## 12 May 2013

### Torsion constant of a rod. Dimensional derivation

The torsion constant of a circular rod (the torque needed to twist it by a given angle) is easily calculated from the equations of elasticity. Up to a numerical constant, it can also be derived by dimensional analysis, as shown below.
Consider the rod in Figure a), with radius $$r$$, length $$L$$ and shear modulus $$G$$. Its upper end A is clamped. The torque $$T$$ needed to turn the free end B is linear1 in the twist angle $$\theta$$:

T = \kappa \theta
\label{twist}

Clearly, $$\theta$$ depends on $$r$$, $$L$$ and $$G$$. Are these the only relevant parameters? How about the bulk modulus $$B$$, for instance? A non-rigorous way of showing its irrelevance is by considering a material with finite $$B$$ and $$G = 0$$ (e.g. a liquid): in this case the torsion constant is clearly zero2. We can then write:

\kappa = K \, G^a r^b L^c
\label{kappa}

The various units are: $$[\kappa ] = \text{Nm}/\text{rad} = \text{Nm}$$, $$[G] = \text{Pa} = \text{Nm}^{-2}$$, $$[L] = [r] = \text{m}$$ and $$K$$ is a dimensionless prefactor. We can deduce from \eqref{kappa} that $$a = 1$$ and that $$b + c = 3$$, but we need more information to determine $$b$$ and $$c$$ separately.
[UPDATE: 19/05/2013] In principle, the expression for $$\kappa$$  \eqref{kappa} could also contain an arbitrary function $$f$$ of the dimensionless parameter $$r/L$$, but the discussion below shows that $$f(r/L)$$ is in fact a constant.
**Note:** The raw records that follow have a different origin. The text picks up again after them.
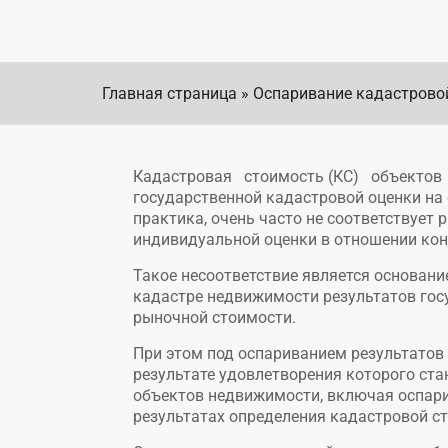
Главная страница
»
Оспаривание кадастрово
Кадастровая стоимость (КС) объектов 
государственной кадастровой оценки на 
практика, очень часто не соответствует
индивидуальной оценки в отношении кон
Такое несоответствие является основан
кадастре недвижимости результатов гос
рыночной стоимости.
При этом под оспариванием результатов
результате удовлетворения которого ст
объектов недвижимости, включая оспари
результатах определения кадастровой с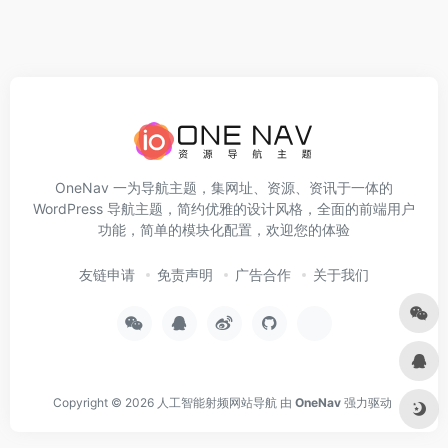
OneNav 一为导航主题，集网址、资源、资讯于一体的
WordPress 导航主题，简约优雅的设计风格，全面的前端用户
功能，简单的模块化配置，欢迎您的体验
友链申请
免责声明
广告合作
关于我们
Copyright © 2026
人工智能射频网站导航
由
OneNav
强力驱动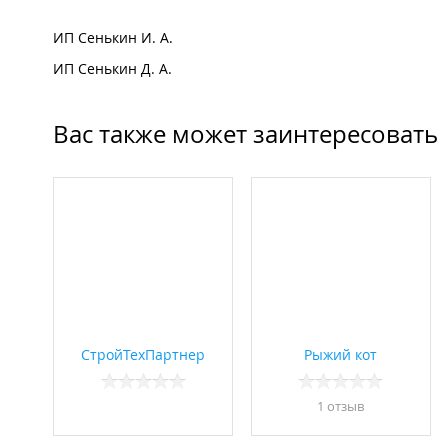
ИП Сенькин И. А.
ИП Сенькин Д. А.
Вас также может заинтересовать
СтройТехПартнер
Рыжий кот
1 отзыв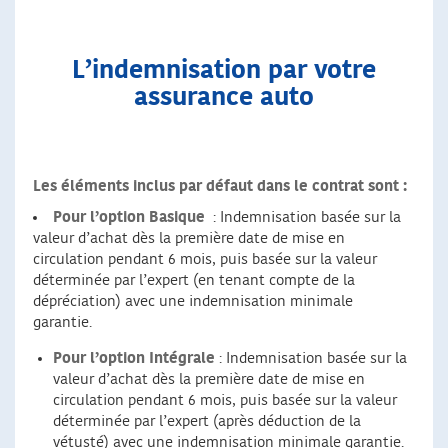
L’indemnisation par votre
assurance auto
Les éléments inclus par défaut dans le contrat sont :
Pour l’option Basique
: Indemnisation basée sur la
valeur d’achat dès la première date de mise en
circulation pendant 6 mois, puis basée sur la valeur
déterminée par l’expert (en tenant compte de la
dépréciation) avec une indemnisation minimale
garantie.
Pour l’option Intégrale
: Indemnisation basée sur la
valeur d’achat dès la première date de mise en
circulation pendant 6 mois, puis basée sur la valeur
déterminée par l’expert (après déduction de la
vétusté) avec une indemnisation minimale garantie.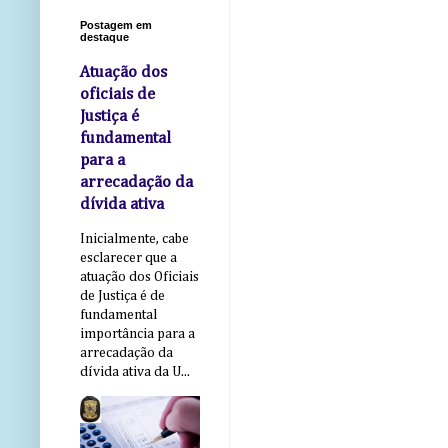
Postagem em
destaque
Atuação dos
oficiais de
Justiça é
fundamental
para a
arrecadação da
dívida ativa
Inicialmente, cabe
esclarecer que a
atuação dos Oficiais
de Justiça é de
fundamental
importância para a
arrecadação da
dívida ativa da U...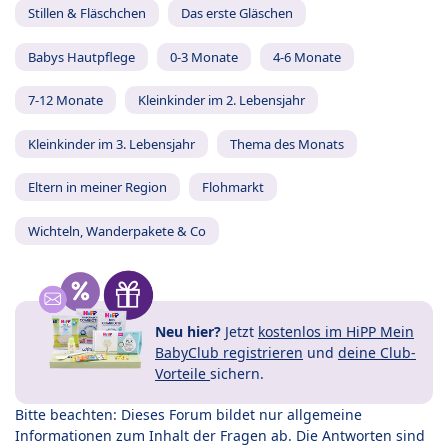
Stillen & Fläschchen
Das erste Gläschen
Babys Hautpflege
0-3 Monate
4-6 Monate
7-12 Monate
Kleinkinder im 2. Lebensjahr
Kleinkinder im 3. Lebensjahr
Thema des Monats
Eltern in meiner Region
Flohmarkt
Wichteln, Wanderpakete & Co
Neu hier?
Jetzt
kostenlos im HiPP Mein
BabyClub registrieren
und
deine Club-
Vorteile
sichern.
Bitte beachten: Dieses Forum bildet nur allgemeine
Informationen zum Inhalt der Fragen ab. Die Antworten sind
To this end, we make a virtual horizontal cut at the midpoint C (Figure b) and write the torque balance. In A, the clamp exerts a torque $$-T$$ (to ensure equilibrium of the whole rod). The equilibrium of segments AC and CB requires that they act on each other with torques $$T$$ and $$-T$$, respectively. They are identical, so each of them twists by $$\theta/2$$. In conclusion, for the same torque, a rod half as long twists half as much, so its torsion constant is twice that of the original rod. Hence, $$c = -1$$ and then $$b = 4$$, yielding:

\kappa = K \, G \frac{r^4}{L}
\label{final}

The complete calculation3 yields $$K = \pi/2 = 1.57\ldots$$, not very far from unity. We can see this as a lucky choice of parameters: working with the diameter $$D = 2 r$$ instead of the radius would multiply the estimate by 16. On the other hand, $$r$$ is the more natural elasticity variable, since it is over this distance that the deformation varies (from 0 to its maximum value).

1. Rigorously speaking, we can only say that $$\theta$$ is odd in $$T$$ (they change sign together), but for small twists the dependence will be dominated by the linear term \eqref{twist}. We only consider this linear regime.
2. This is an instance of the general principle that liquids cannot transmit static torques.
3. L. D. Landau and E. M. Lifshitz, Theory of Elasticity (volume 7 of the Course of Theoretical Physics), 3rd edition, Elsevier, 1986 (§ 16).